= Beginning of Section =
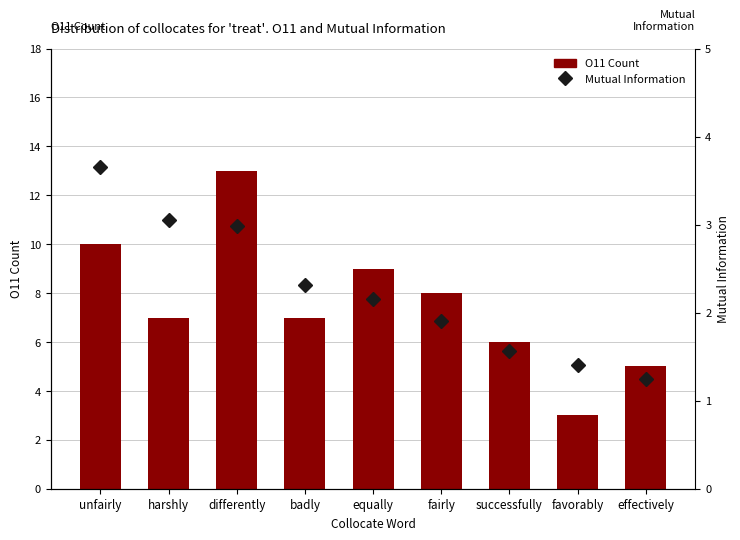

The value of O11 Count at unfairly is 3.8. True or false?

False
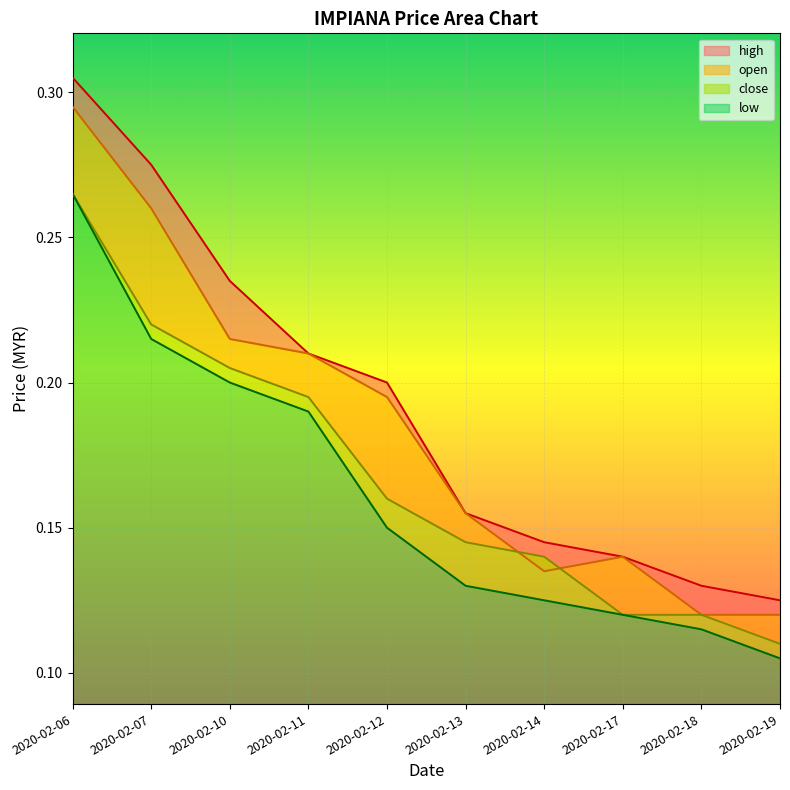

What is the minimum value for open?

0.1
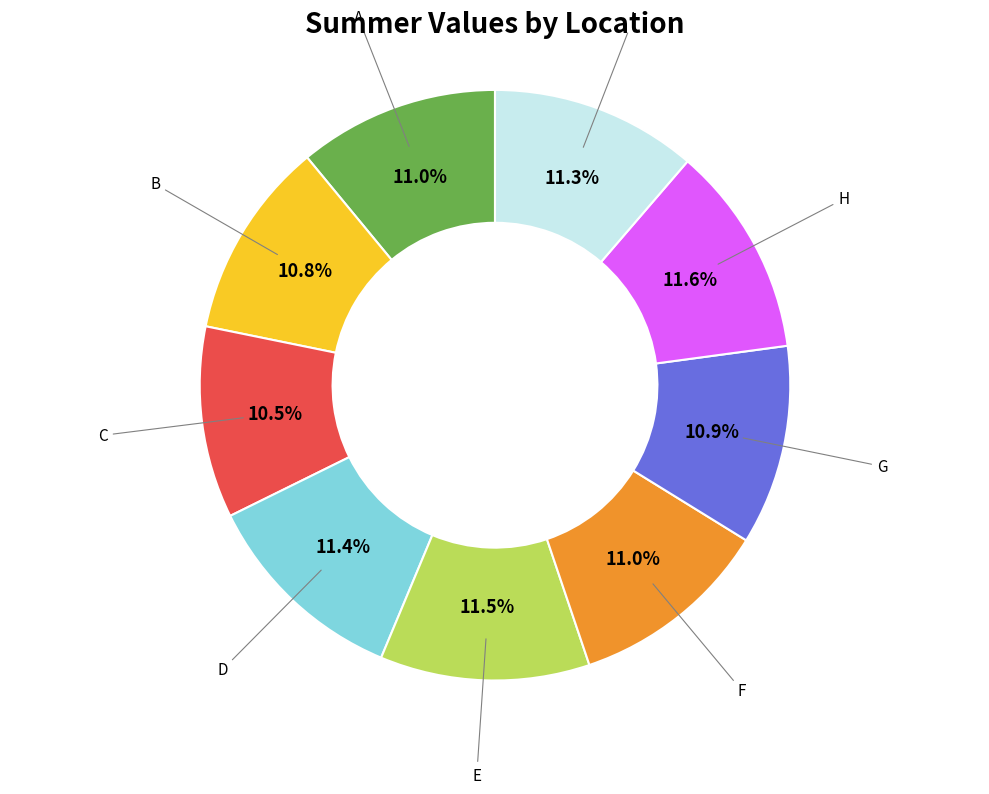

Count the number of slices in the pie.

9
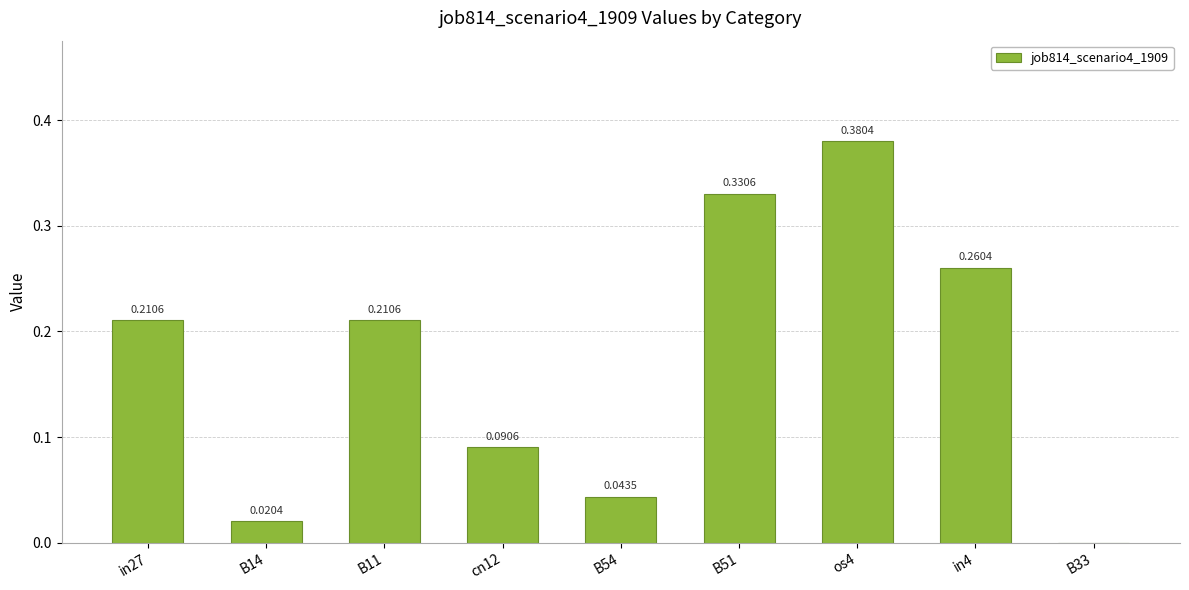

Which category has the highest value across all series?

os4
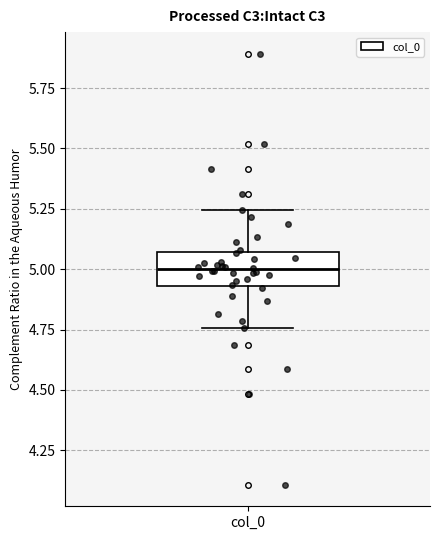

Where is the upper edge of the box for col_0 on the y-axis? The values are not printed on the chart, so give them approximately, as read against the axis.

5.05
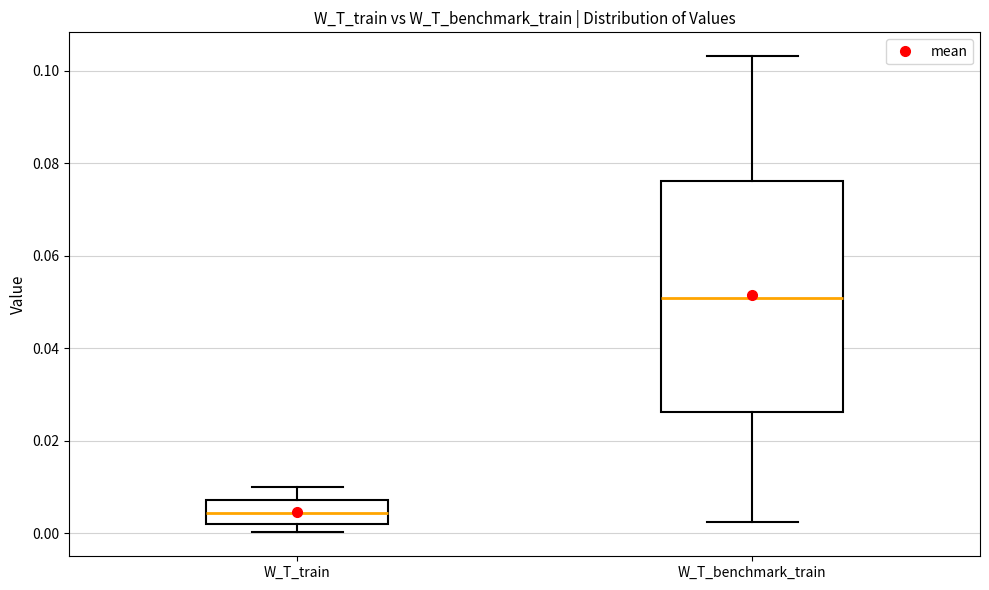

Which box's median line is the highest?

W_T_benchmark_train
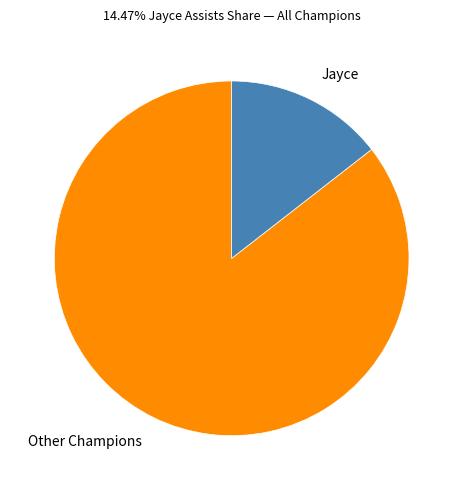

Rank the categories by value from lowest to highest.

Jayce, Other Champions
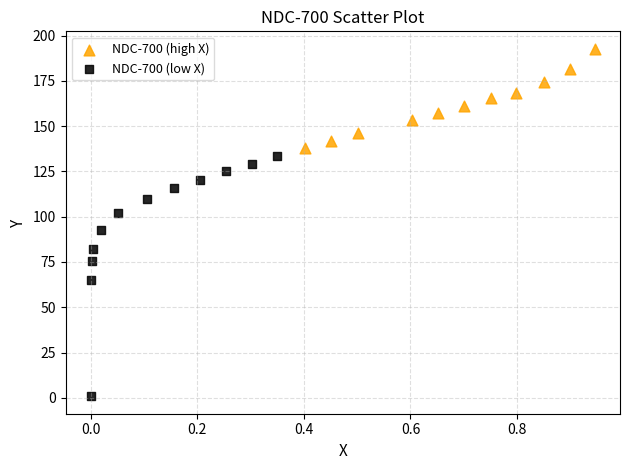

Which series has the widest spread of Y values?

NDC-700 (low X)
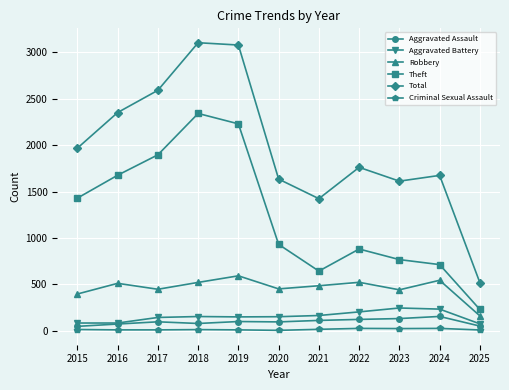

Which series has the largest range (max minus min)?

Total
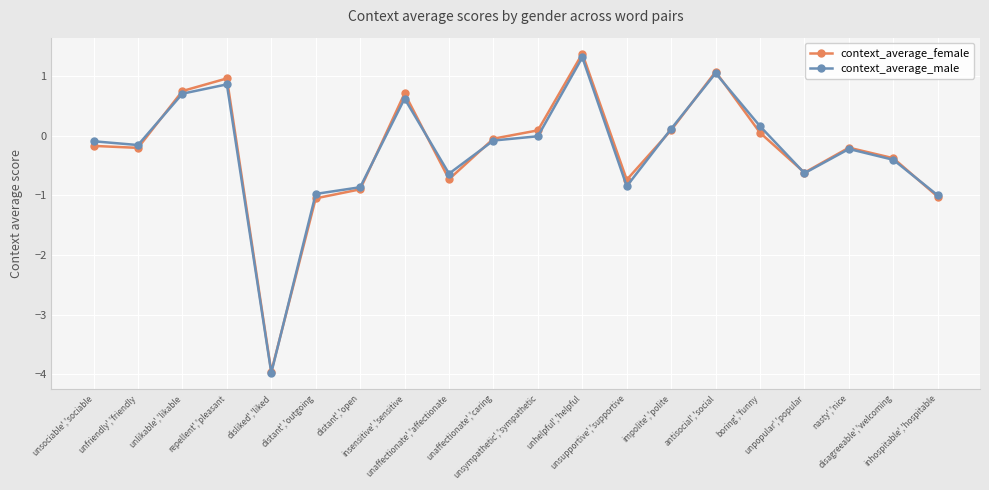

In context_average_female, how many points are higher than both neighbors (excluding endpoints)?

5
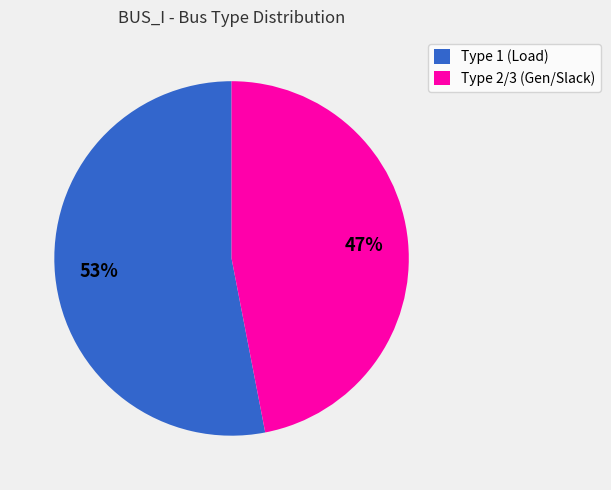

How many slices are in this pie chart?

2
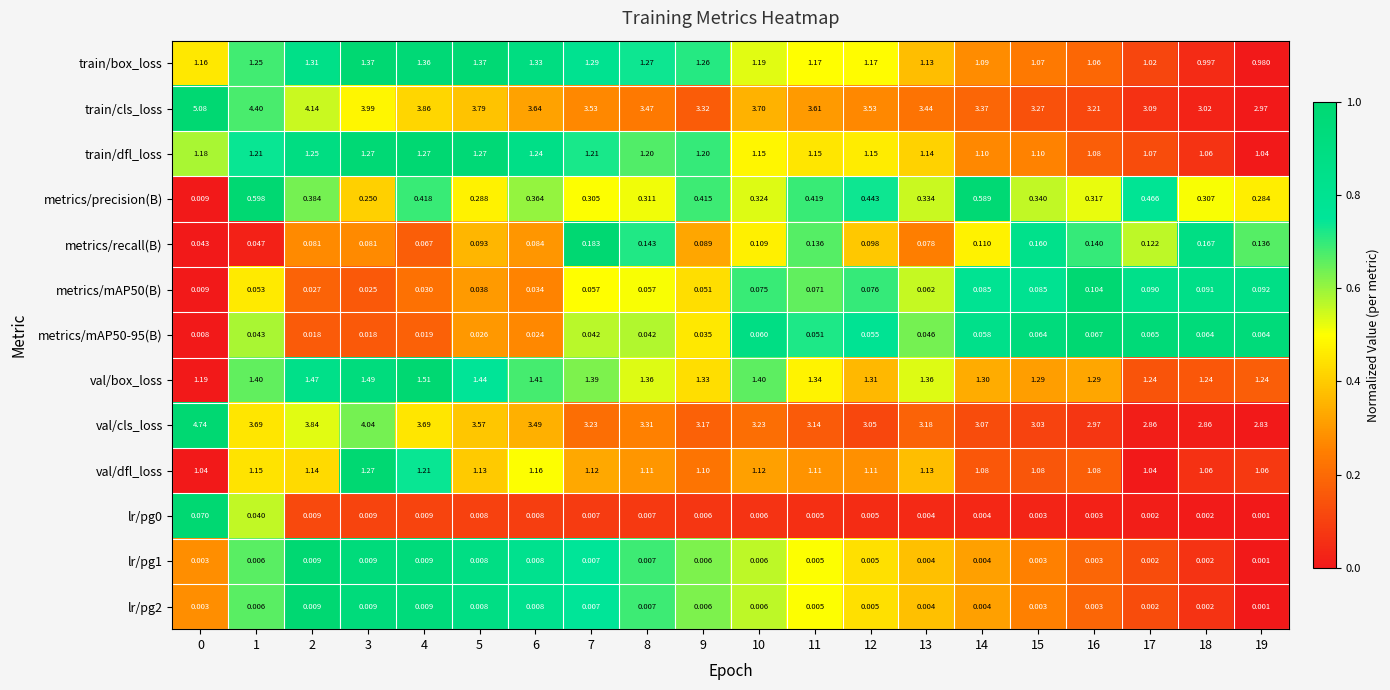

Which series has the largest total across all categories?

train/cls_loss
= End of Section =
_Your instructions_. Convert all the lines above into a Markdown table with the columns Row and Line, numbering each row. Skip blank lines and the picture lines.

_Your solution_.
| Row | Line |
|---|---|
| 1 | The value of O11 Count at unfairly is 3.8. True or false? |
| 2 | False |
| 3 | What is the minimum value for open? |
| 4 | 0.1 |
| 5 | Count the number of slices in the pie. |
| 6 | 9 |
| 7 | Which category has the highest value across all series? |
| 8 | os4 |
| 9 | Where is the upper edge of the box for col_0 on the y-axis? The values are not printed on the chart, so give them approximately, as read against the axis. |
| 10 | 5.05 |
| 11 | Which box's median line is the highest? |
| 12 | W_T_benchmark_train |
| 13 | Rank the categories by value from lowest to highest. |
| 14 | Jayce, Other Champions |
| 15 | Which series has the widest spread of Y values? |
| 16 | NDC-700 (low X) |
| 17 | Which series has the largest range (max minus min)? |
| 18 | Total |
| 19 | In context_average_female, how many points are higher than both neighbors (excluding endpoints)? |
| 20 | 5 |
| 21 | How many slices are in this pie chart? |
| 22 | 2 |
| 23 | Which series has the largest total across all categories? |
| 24 | train/cls_loss |